Resuming trade after a long weekend, the benchmark palm oil contract for September delivery on the Bursa Malaysia Derivatives Exchange fell 24 ringgit, or 0.58%, to 4,133 ringgit ($931.91) a tonne. It had risen nearly 3% earlier in the session.

Malaysia’s end-June palm oil stocks rose 8.8% from the previous month to 1.66 million tonnes, according to Malaysian Palm Oil Board (MPOB) data.

Crude palm oil production climbed 5.8% from May, missing market expectations, while exports plunged 13.3% to 1.19 million tonnes amid rival Indonesia’s efforts to boost domestic and international demand for the edible oil.

Indonesia plans to raise the content of palm oil-based fuel in its biodiesel, known as B35, to 35% from 30% starting July 20, senior energy ministry official Dadan Kusdiana said last week.

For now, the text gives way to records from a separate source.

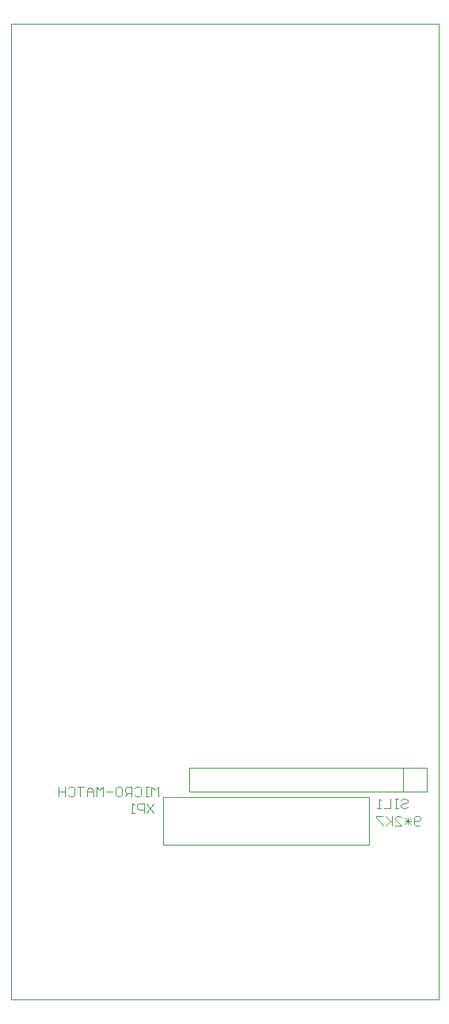
<source format=gbo>
*%FSLAX23Y23*%
*%MOIN*%
G01*
D13*
X10750Y6825D02*
Y6925D01*
X10850D02*
Y6825D01*
X9850D02*
Y6925D01*
X10850D01*
Y6825D02*
X9850D01*
X10818Y6680D02*
X10825Y6687D01*
X10818Y6680D02*
X10805D01*
X10798Y6687D01*
Y6713D01*
X10805Y6720D01*
X10818D01*
X10825Y6713D01*
Y6707D01*
X10818Y6700D01*
X10798D01*
X10785Y6713D02*
X10758Y6687D01*
X10785D02*
X10758Y6713D01*
Y6700D02*
X10785D01*
X10772Y6687D02*
Y6713D01*
X10745Y6680D02*
X10718D01*
X10745D02*
X10718Y6707D01*
Y6713D01*
X10725Y6720D01*
X10738D01*
X10745Y6713D01*
X10705Y6720D02*
Y6680D01*
Y6693D01*
X10678Y6720D01*
X10698Y6700D01*
X10678Y6680D01*
X10665Y6720D02*
X10638D01*
Y6713D01*
X10665Y6687D01*
Y6680D01*
X10743Y6788D02*
X10750Y6795D01*
X10763D01*
X10770Y6788D01*
Y6782D01*
X10763Y6775D01*
X10750D01*
X10743Y6768D01*
Y6762D01*
X10750Y6755D01*
X10763D01*
X10770Y6762D01*
X10730Y6795D02*
X10717D01*
X10723D01*
Y6755D01*
X10730D01*
X10717D01*
X10697D02*
Y6795D01*
Y6755D02*
X10670D01*
X10657D02*
X10643D01*
X10650D01*
Y6795D01*
X10651D01*
X10650D02*
X10657Y6788D01*
X10608Y6800D02*
Y6600D01*
X9742D02*
Y6800D01*
X10608D01*
Y6600D02*
X9742D01*
X9720Y6805D02*
Y6845D01*
X9707Y6832D01*
X9693Y6845D01*
Y6805D01*
X9680Y6845D02*
X9667D01*
X9673D01*
Y6805D01*
X9680D01*
X9667D01*
X9627Y6845D02*
X9620Y6838D01*
X9627Y6845D02*
X9640D01*
X9647Y6838D01*
Y6812D01*
X9640Y6805D01*
X9627D01*
X9620Y6812D01*
X9607Y6805D02*
Y6845D01*
X9587D01*
X9580Y6838D01*
Y6825D01*
X9587Y6818D01*
X9607D01*
X9593D02*
X9580Y6805D01*
X9560Y6845D02*
X9547D01*
X9560D02*
X9567Y6838D01*
Y6812D01*
X9560Y6805D01*
X9547D01*
X9540Y6812D01*
Y6838D01*
X9547Y6845D01*
X9527Y6825D02*
X9500D01*
X9487Y6805D02*
Y6845D01*
X9473Y6832D01*
X9460Y6845D01*
Y6805D01*
X9447D02*
Y6832D01*
X9433Y6845D01*
X9420Y6832D01*
Y6805D01*
Y6825D01*
X9447D01*
X9407Y6845D02*
X9380D01*
X9393D01*
Y6805D01*
X9347Y6845D02*
X9340Y6838D01*
X9347Y6845D02*
X9360D01*
X9367Y6838D01*
Y6812D01*
X9360Y6805D01*
X9347D01*
X9340Y6812D01*
X9327Y6805D02*
Y6845D01*
Y6825D02*
Y6805D01*
Y6825D02*
X9300D01*
Y6845D01*
Y6805D01*
X9673Y6735D02*
X9700Y6775D01*
X9673D02*
X9700Y6735D01*
X9660D02*
Y6775D01*
X9640D01*
X9633Y6768D01*
Y6755D01*
X9640Y6748D01*
X9660D01*
X9620Y6735D02*
X9607D01*
X9613D01*
Y6775D01*
X9614D01*
X9613D02*
X9620Y6768D01*
D14*
X9100Y10050D02*
X10900D01*
Y5950D02*
X9100D01*
Y10050D01*
X10900D02*
Y5950D01*
D02*
M02*

</source>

Palm oil may retest support at 3,782 ringgit

Malaysia’s exports during July 1-10 fell between 15% and 21% from the same week in June, cargo surveyors said.

Talks of a recession and the drop in crude oil prices also limited the temporary upside in palm oil markets, as destination markets have not come up with big buying programmes, said Anilkumar Bagani, research head of Mumbai-based vegetable oils broker Sunvin Group.

In related oils, Dalian’s most-active soyoil contract rose 0.3%, while its palm oil contract fell 2.5%. Soyoil prices on the Chicago Board of Trade were down 1.8%.